The ALA Spectrum program is celebrating its 20th year working to increase the racial and ethnic diversity of the librarian population. As part of the ALA Annual Conference, Spectrum hosts several events for recipients of the Spectrum Scholarship. At Thursday’s opening reception, current scholars, alumni, and program leaders intermingled at tables. There were plenty of “long-time-no-see” greetings crisscrossing the room, as well as the beginnings of new connections.
We heard from Jody Gray, director of the ALA Office for Diversity, Literacy, and Outreach Services, about the history of Spectrum, including the year they thought the program was coming to an end, and the year the institute met in dorm rooms in Florida and found themselves sharing space with some local lizards.
We heard from ALA President Jim Neal, President-Elect Loida Garcia-Febo, and Executive Director Mary Ghikas about their hopes for the scholars, the Spectrum program, and the future of librarianship.
Following dinner, we scattered to prepare our “I come from…” poems, an exercise that challenges us to describe the complexity of our identities using concrete and abstract details.
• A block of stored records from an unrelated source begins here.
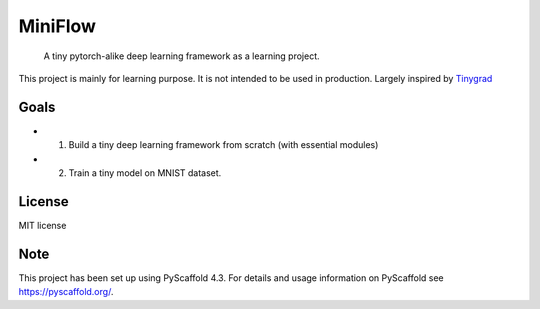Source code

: ========
MiniFlow
========


   A tiny pytorch-alike deep learning framework as a learning project.

This project is mainly for learning purpose. It is not intended to be used in production. Largely inspired by `Tinygrad <https://github.com/geohot/tinygrad/>`_ 


Goals
=====
* 1. Build a tiny deep learning framework from scratch (with essential modules)
* 2. Train a tiny model on MNIST dataset.

License
=======
MIT license

Note
====

This project has been set up using PyScaffold 4.3. For details and usage
information on PyScaffold see https://pyscaffold.org/.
Scholars included descriptions of their childhood homes, unique advice and reprimands they received from elders, religious practices, family stories and traditions, meaningful foods, and geographic locations.
The institute leaders invited those who wished to step up to the podium and share their work. As the evening continued, we learned that there were people in our group from California, Chicago, New York, and right here in New Orleans. We laughed when we recognized connections to our own family histories.
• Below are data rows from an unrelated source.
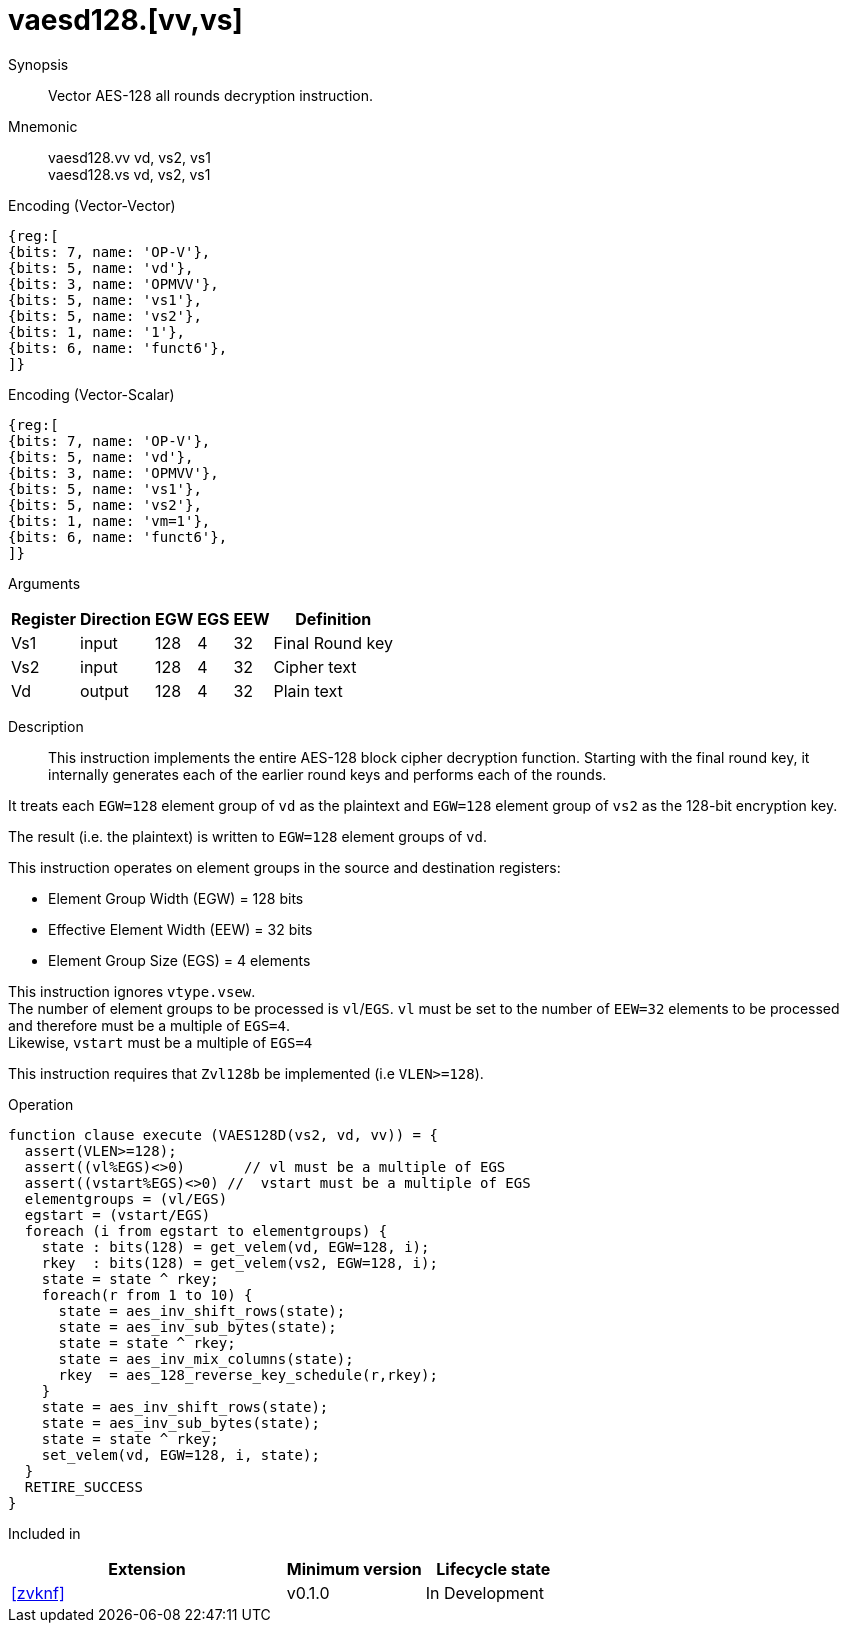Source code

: [[insns-vaesd128, Vector AES-128 decrypt all-rounds]]
= vaesd128.[vv,vs]

Synopsis::
Vector AES-128 all rounds decryption instruction.

Mnemonic::
vaesd128.vv vd, vs2, vs1 +
vaesd128.vs vd, vs2, vs1

Encoding (Vector-Vector)::
[wavedrom, , svg]
....
{reg:[
{bits: 7, name: 'OP-V'},
{bits: 5, name: 'vd'},
{bits: 3, name: 'OPMVV'},
{bits: 5, name: 'vs1'},
{bits: 5, name: 'vs2'},
{bits: 1, name: '1'},
{bits: 6, name: 'funct6'},
]}
....

Encoding (Vector-Scalar)::
[wavedrom, , svg]
....
{reg:[
{bits: 7, name: 'OP-V'},
{bits: 5, name: 'vd'},
{bits: 3, name: 'OPMVV'},
{bits: 5, name: 'vs1'},
{bits: 5, name: 'vs2'},
{bits: 1, name: 'vm=1'},
{bits: 6, name: 'funct6'},
]}
....

Arguments::

[%autowidth]
[%header,cols="4,2,2,2,2,2"]
|===
|Register
|Direction
|EGW
|EGS 
|EEW
|Definition

| Vs1 | input  | 128  | 4 | 32 | Final Round key
| Vs2 | input  | 128  | 4 | 32 | Cipher text
| Vd  | output | 128  | 4 | 32 | Plain text 
|===

Description:: 
This instruction implements the entire AES-128 block cipher decryption
function. Starting with the final round key, it internally generates each of the earlier round keys
and performs each of the rounds.

It treats each `EGW=128` element group of `vd` as the plaintext
and `EGW=128` element group of `vs2` as the 128-bit encryption key.

The result (i.e. the plaintext) is written to `EGW=128` element groups of `vd`.

This instruction operates on element groups in the source and destination registers:

- Element Group Width (EGW) = 128 bits
- Effective Element Width (EEW) = 32 bits
- Element Group Size (EGS) = 4 elements

This instruction ignores `vtype.vsew`. +
The number of element groups to be processed is `vl`/`EGS`.
`vl` must be set to the number of `EEW=32` elements to be processed and 
therefore must be a multiple of `EGS=4`. + 
Likewise, `vstart` must be a multiple of `EGS=4`

This instruction requires that `Zvl128b` be implemented (i.e `VLEN>=128`).

Operation::
[source,sail]
--
function clause execute (VAES128D(vs2, vd, vv)) = {
  assert(VLEN>=128);
  assert((vl%EGS)<>0)       // vl must be a multiple of EGS
  assert((vstart%EGS)<>0) //  vstart must be a multiple of EGS
  elementgroups = (vl/EGS)
  egstart = (vstart/EGS)
  foreach (i from egstart to elementgroups) {
    state : bits(128) = get_velem(vd, EGW=128, i);
    rkey  : bits(128) = get_velem(vs2, EGW=128, i);
    state = state ^ rkey;
    foreach(r from 1 to 10) {
      state = aes_inv_shift_rows(state);
      state = aes_inv_sub_bytes(state);
      state = state ^ rkey;
      state = aes_inv_mix_columns(state);
      rkey  = aes_128_reverse_key_schedule(r,rkey);
    }
    state = aes_inv_shift_rows(state);
    state = aes_inv_sub_bytes(state);
    state = state ^ rkey;
    set_velem(vd, EGW=128, i, state);
  }
  RETIRE_SUCCESS
}
--

Included in::
[%header,cols="4,2,2"]
|===
|Extension
|Minimum version
|Lifecycle state

| <<zvknf>>
| v0.1.0
| In Development
|===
When our colleagues’ words overwhelmed us with emotion, we passed tissues, responding to revelations both beautiful and painful. We heard memorable family sayings in Spanish, Tagalog, and Vietnamese, as well as English. We could almost taste the foods described, from Double Stuf Oreos to black-eyed peas. We applauded the courage it took to stand in front of a room and share the truth of who you are.
The message of the evening was that our complexity is welcome in this space, and that the leadership of ALA is looking forward to our contributions to the profession. As a Spectrum Scholar myself, I am looking forward to learning all that I can from the Institute experience.